Things got out of hand in the UK government bond market on the following Monday and Tuesday, thanks to many large  pension funds owning government bonds they had not  paid for through funds that bought lots of claims on bonds. This was a problem specific to the UK   They wanted to own several times  the amount of bonds they could afford by just paying a margin and owning contracts to buy the rest. They now had to  pay cash for  more of the costs of these bonds as prices fell, forcing them to sell bonds in a market where no one wanted to buy. As  they  raised the money  to pay for the calls for extra  cash under the contracts the market dried up and fell sharply. 
  Belatedly on the following Wednesday the Bank of England announced it wanted bond prices higher and was even prepared to reverse its sales and drive them up with purchases if necessary. The market flipped upwards with the ten year rate falling from 4.6% to 4.1% and the thirty year from 5% to 4%. The Bank showed it did control the market and could stop the higher rates it had wanted a week earlier when that threatened to get out of hand. The Bank’s own pension fund was a big holder of the levered funds and must have been sitting on big losses. 
It suits many to spin all this as proof that some tax cuts to promote growth destabilised markets and were ill judged. This is a very partial and inaccurate account of the problems. To the extent that extra  borrowing worried the markets that was far more down to a generous energy subsidy policy than to tax cuts which would have produced more extra  revenue from extra  activity than official economic models allow for. It ignores the fact that the big falls on the Monday and Tuesday were  dominated by worries about  the pension funds in LDI geared bond funds, as the subsequent Bank actions and statements on the Wednesday made clear. It also ignores the way the Bank and the Fed deliberately drove bonds down prior to the Statement as they grappled with out of control inflation they had helped create. 
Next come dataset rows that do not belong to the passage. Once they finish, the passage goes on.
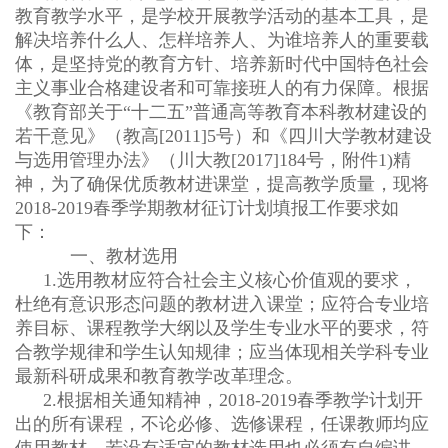
教育教学水平，是学校开展教学活动的基本工具，是
解决培养什么人、怎样培养人、为谁培养人的重要载
体，是坚持党的教育方针、培养新时代中国特色社会
主义事业合格建设者和可靠接班人的有力保障。根据
《教育部关于
“
十二五
”
普通高等教育本科教材建设的
若干意见》（教高
[2011]5
号）和《四川大学教材建设
与选用管理办法》（川大教
[2017]184
号，附件
1)
精
神，为了确保优质教材进课堂，提高教学质量，现将
2018-2019
春季学期教材征订计划填报工作要求如
下：
一、教材选用
1.
选用教材应符合社会主义核心价值观的要求，
杜绝有意识形态问题的教材进入课堂；应符合专业培
养目标、课程教学大纲以及学生专业水平的要求，符
合教学规律和学生认知规律；应当体现相关学科专业
最新科研成果和教育教学改革理念。
2.
根据相关通知精神，
2018-2019
春季教学计划开
出的所有课程，不论必修、选修课程，任课教师均应
使用教材，若没有适宜的教材选用也必须有自编讲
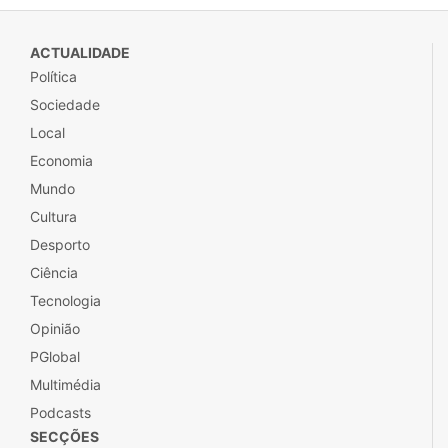
ACTUALIDADE
Política
Sociedade
Local
Economia
Mundo
Cultura
Desporto
Ciência
Tecnologia
Opinião
PGlobal
Multimédia
Podcasts
SECÇÕES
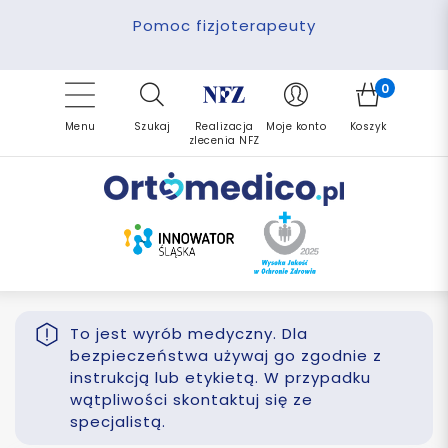
Pomoc fizjoterapeuty
Zrealizuj zlecenie ponownie
Finansowanie PFRON
Darmowa dostawa
Refundacja NFZ
0
Menu
Szukaj
Realizacja
Moje konto
Koszyk
zlecenia NFZ
To jest wyrób medyczny. Dla
bezpieczeństwa używaj go zgodnie z
instrukcją lub etykietą. W przypadku
wątpliwości skontaktuj się ze
specjalistą.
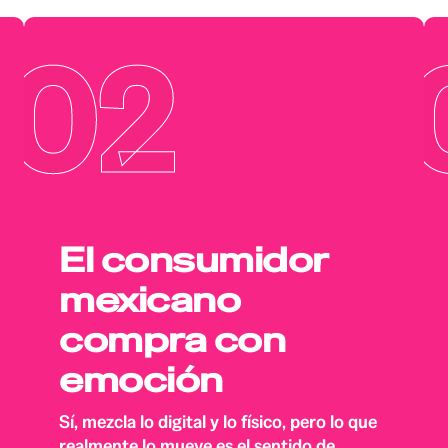
02
El consumidor
mexicano
compra con
emoción
Sí, mezcla lo digital y lo físico, pero lo que
realmente lo mueve es el sentido de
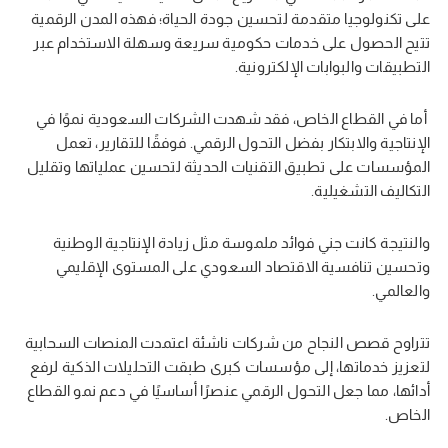
على تكنولوجيا متقدمة لتحسين جودة الحياة؛ فهذه المدن الرقمية
تتيح الحصول على خدمات حكومية سريعة وسهلة الاستخدام عبر
التطبيقات والبوابات الإلكترونية.
أما في القطاع الخاص، فقد شهدت الشركات السعودية نموًا في
الإنتاجية والابتكار بفضل التحول الرقمي. فوفقًا للتقارير، تعمل
المؤسسات على تطبيق التقنيات الحديثة لتحسين عملياتها وتقليل
التكاليف التشغيلية.
والنتيجة كانت جني فوائد ملموسة مثل زيادة الإنتاجية الوطنية
وتحسين تنافسية الاقتصاد السعودي على المستوى الإقليمي
والعالمي.
تتراوح قصص النجاح من شركات ناشئة اعتمدت المنصات السحابية
لتعزيز خدماتها، إلى مؤسسات كبرى طبقت التحليلات الذكية لرفع
أدائها، مما جعل التحول الرقمي عنصرًا أساسيًا في دعم نمو القطاع
الخاص.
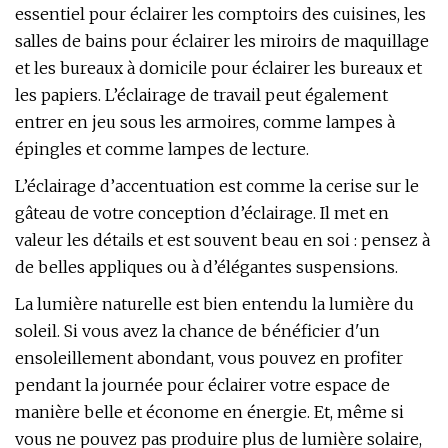
essentiel pour éclairer les comptoirs des cuisines, les
salles de bains pour éclairer les miroirs de maquillage
et les bureaux à domicile pour éclairer les bureaux et
les papiers. L’éclairage de travail peut également
entrer en jeu sous les armoires, comme lampes à
épingles et comme lampes de lecture.
L’éclairage d’accentuation est comme la cerise sur le
gâteau de votre conception d’éclairage. Il met en
valeur les détails et est souvent beau en soi : pensez à
de belles appliques ou à d’élégantes suspensions.
La lumière naturelle est bien entendu la lumière du
soleil. Si vous avez la chance de bénéficier d'un
ensoleillement abondant, vous pouvez en profiter
pendant la journée pour éclairer votre espace de
manière belle et économe en énergie. Et, même si
vous ne pouvez pas produire plus de lumière solaire,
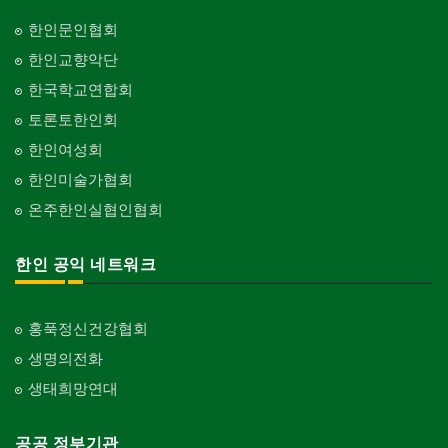
한인문인협회
한인교향악단
한국학교연합회
토론토한인회
한인여성회
한인미술가협회
온주한인실협인협회
한인 공익 네트워크
홍푹정신건강협회
생명의전화
생태희망연대
공공 정부기관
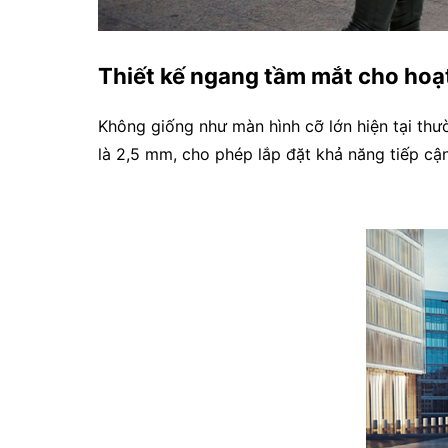
Thiết kế ngang tầm mắt cho hoạt
Không giống như màn hình cỡ lớn hiện tại th
là 2,5 mm, cho phép lắp đặt khả năng tiếp cậ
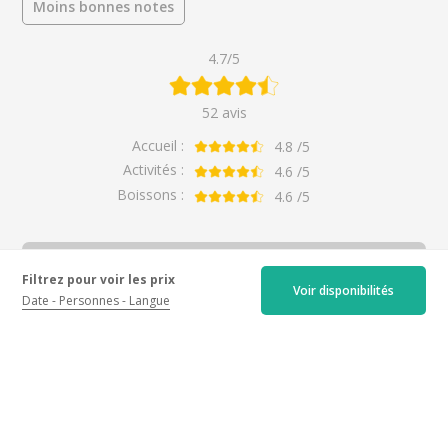
Moins bonnes notes
4.7/5
52 avis
Accueil :
4.8
/5
Activités :
4.6
/5
Boissons :
4.6
/5
Activité
Filtrez pour voir les prix
Voir disponibilités
Toutes
Date
Personnes
Langue
Occasion
Estivale
Toutes
Grands Terroirs
En couple
Excellent tour and tasting
experience
Entre amis
Par
Patrick
pour
Grands Terroirs
il y a 5 mois
En famille
5.0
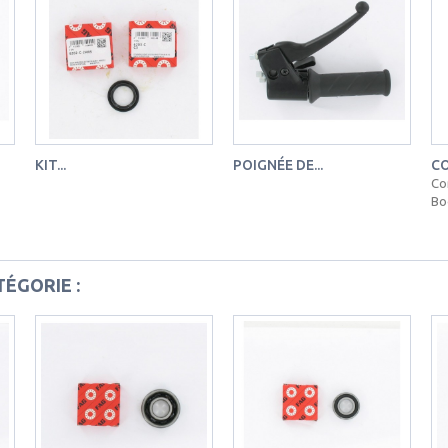
KIT...
POIGNÉE DE...
CO
Co
Bo
ÉGORIE :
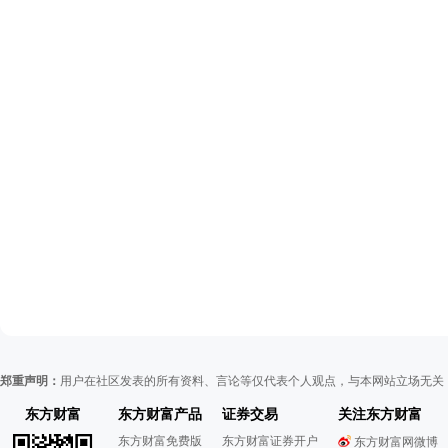
郑重声明：
用户在社区发表的所有资料、言论等仅代表个人观点，与本网站立场无关
东方财富
东方财富产品
证券交易
关注东方财富
东方财富免费版
东方财富证券开户
东方财富网微博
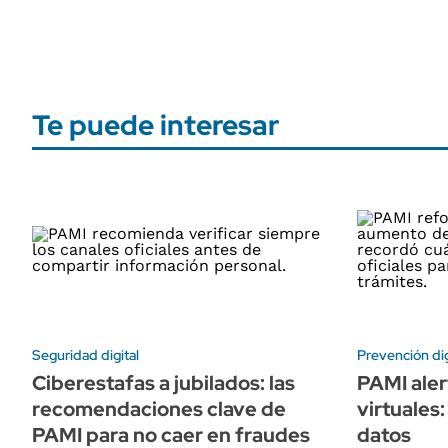
Te puede interesar
Seguridad digital
Prevención dig
Ciberestafas a jubilados: las
PAMI aler
recomendaciones clave de
virtuales
PAMI para no caer en fraudes
datos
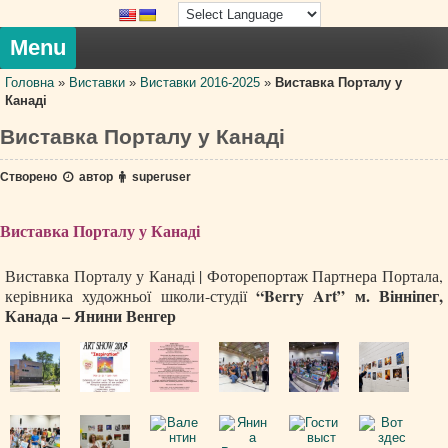
Skip
to
content
Menu
Головна
»
Виставки
»
Виставки 2016-2025
»
Виставка Порталу у
Канаді
Виставка Порталу у Канаді
Створено
автор
superuser
Виставка Порталу у Канаді
Виставка Порталу у Канаді | Фоторепортаж Партнера Портала,
“Berry Art” м. Вінніпег,
керівника художньої школи-студії
Канада – Янини Венгер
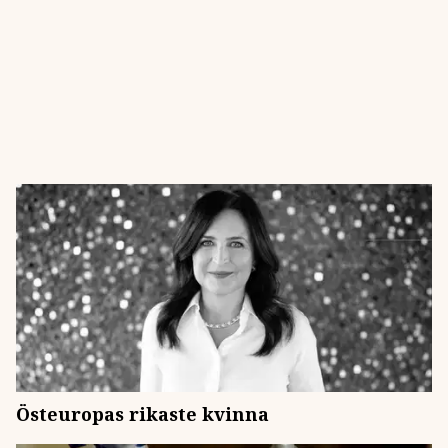
Östeuropas rikaste kvinna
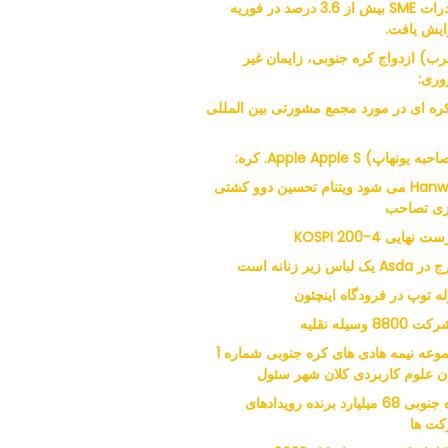
صادرات SME بیش از 3.6 درصد در فوریه
ایش یافت.
ب) ازدواج کره جنوبی، زایمان غیر
ری:
 کره ای در مورد مجمع مشورتی بین المللی
ه یونهاپ) Apple Apple S. کره:
Hanwha می شود ویتنام تحسین دوو کشتی
ی تصاحب
 نهایی KOSPI 200-4
 یک لباس زیر زنانه است
له توپ در فرودگاه اینچئون
مجموعه نیمه هادی های کره جنوبی شماره 1
ن علوم کاربردی کلان شهر سئول
کره جنوبی 68 میلیارد برنده رویدادهای
ت ها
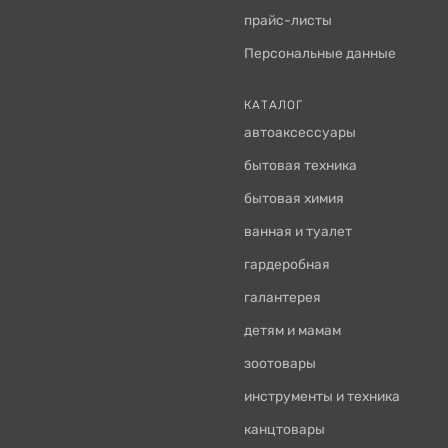
прайс-листы
Персональные данные
КАТАЛОГ
автоаксессуары
бытовая техника
бытовая химия
ванная и туалет
гардеробная
галантерея
детям и мамам
зоотовары
инструменты и техника
канцтовары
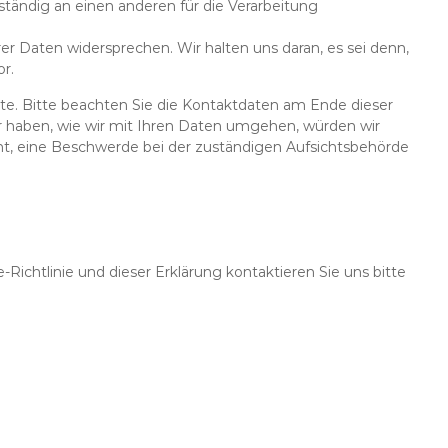
ständig an einen anderen für die Verarbeitung
er Daten widersprechen. Wir halten uns daran, es sei denn,
r.
te. Bitte beachten Sie die Kontaktdaten am Ende dieser
 haben, wie wir mit Ihren Daten umgehen, würden wir
ht, eine Beschwerde bei der zuständigen Aufsichtsbehörde
ichtlinie und dieser Erklärung kontaktieren Sie uns bitte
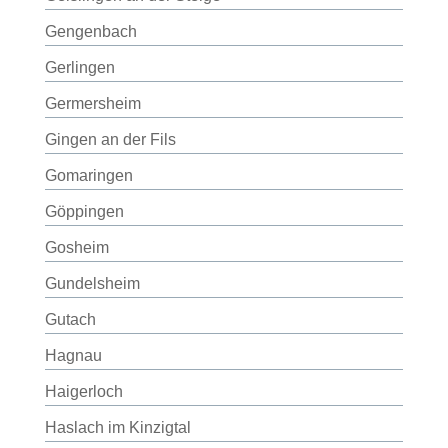
Gengenbach
Gerlingen
Germersheim
Gingen an der Fils
Gomaringen
Göppingen
Gosheim
Gundelsheim
Gutach
Hagnau
Haigerloch
Haslach im Kinzigtal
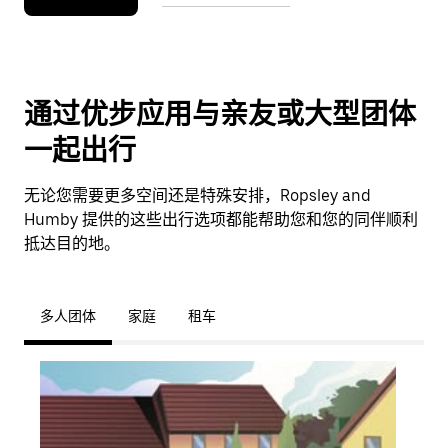
通过优步应用与亲友或大型团体
一起出行
无论您需要更多空间还是特殊安排，Ropsley and
Humby 提供的这些出行选项都能帮助您和您的同伴顺利
抵达目的地。
多人团体
家庭
租车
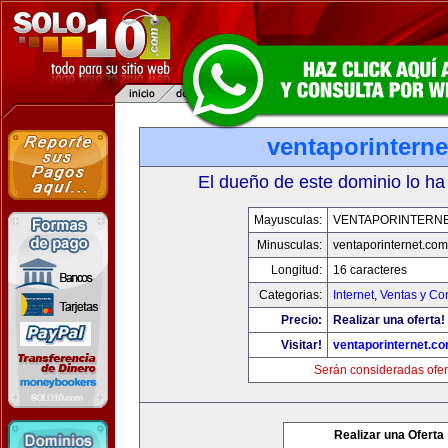
ventaporintern
El dueño de este dominio lo ha
Mayusculas:
VENTAPORINTERN
Minusculas:
ventaporinternet.com
Longitud:
16 caracteres
Categorias:
Internet
,
Ventas y Co
Precio:
Realizar una oferta!
Visitar!
ventaporinternet.c
Serán consideradas ofer
Realizar una Oferta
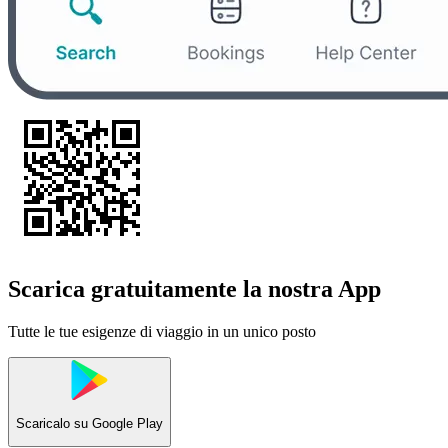
Scarica gratuitamente la nostra App
Tutte le tue esigenze di viaggio in un unico posto
Scaricalo su
Google Play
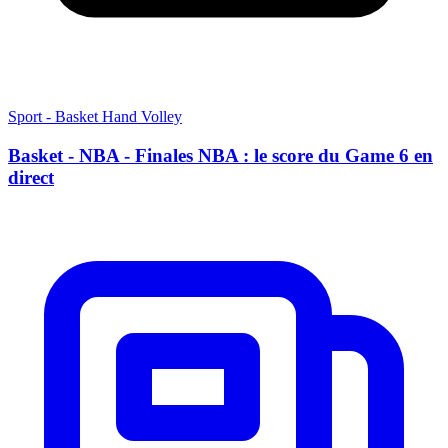
Sport - Basket Hand Volley
Basket - NBA - Finales NBA : le score du Game 6 en
direct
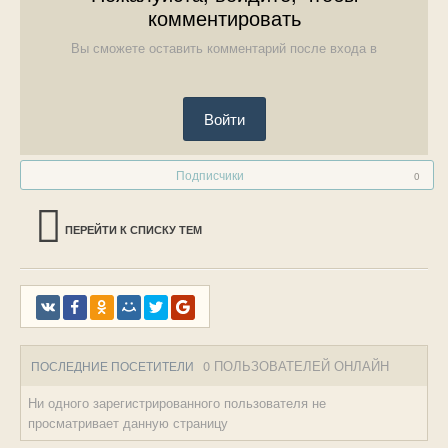
комментировать
Вы сможете оставить комментарий после входа в
Войти
Подписчики
0
ПЕРЕЙТИ К СПИСКУ ТЕМ
0 ПОЛЬЗОВАТЕЛЕЙ ОНЛАЙН
ПОСЛЕДНИЕ ПОСЕТИТЕЛИ
Ни одного зарегистрированного пользователя не
просматривает данную страницу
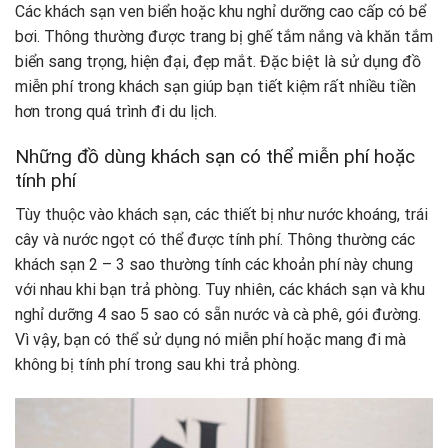
Các khách sạn ven biển hoặc khu nghỉ dưỡng cao cấp có bể
bơi. Thông thường được trang bị ghế tắm nắng và khăn tắm
biển sang trọng, hiện đại, đẹp mắt. Đặc biệt là sử dụng đồ
miễn phí trong khách sạn giúp bạn tiết kiệm rất nhiều tiền
hơn trong quá trình đi du lịch.
Những đồ dùng khách sạn có thể miễn phí hoặc
tính phí
Tùy thuộc vào khách sạn, các thiết bị như nước khoáng, trái
cây và nước ngọt có thể được tính phí. Thông thường các
khách sạn 2 – 3 sao thường tính các khoản phí này chung
với nhau khi bạn trả phòng. Tuy nhiên, các khách sạn và khu
nghỉ dưỡng 4 sao 5 sao có sẵn nước và cà phê, gói đường.
Vì vậy, bạn có thể sử dụng nó miễn phí hoặc mang đi mà
không bị tính phí trong sau khi trả phòng.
It is good news that late in the day the Bank did what it took to sure up the very vulnerable LDI fund bond markets. They did not need to buy many bonds and were able to resell them at a profit a bit later . Just talking the market up would also have worked if they had done that earlier. Since then both the Fed and Bank have scrambled bank rates higher as they needed to do whilst allowing the longer rates to drift down again, with UK 10 year rates back to 3% and US to 3.5%. It looks as if they have now done enough to bring inflation down, which is reassuring markets. 
It would be wrong looking at the state and forecasts for the UK economy to conclude from all this we need higher taxes. The growth rate is too low and the economy is very short of many  types of capacity from energy to food production, from roadspace to water, from steel to chemicals. Expansion of capacity is needed to ease longer term inflationary  pressures and to improve national security of supply. This needs more competitive business taxes and individual tax regimes on investment and income  that encourage entrepreneurs and savers. 
We cannot afford tax rises. They lower growth, stifle investment and in some cases even reduce tax revenues. We cannot afford to deter inward investment and home grown investment with higher business tax rates. We need to relax taxation on the self employed and small businesses, the potential source of  much contemporary innovation, drive and good service. I hope the Chancellor learns the right lessons from last September and delivers a unifying growth budget for enterprise and success.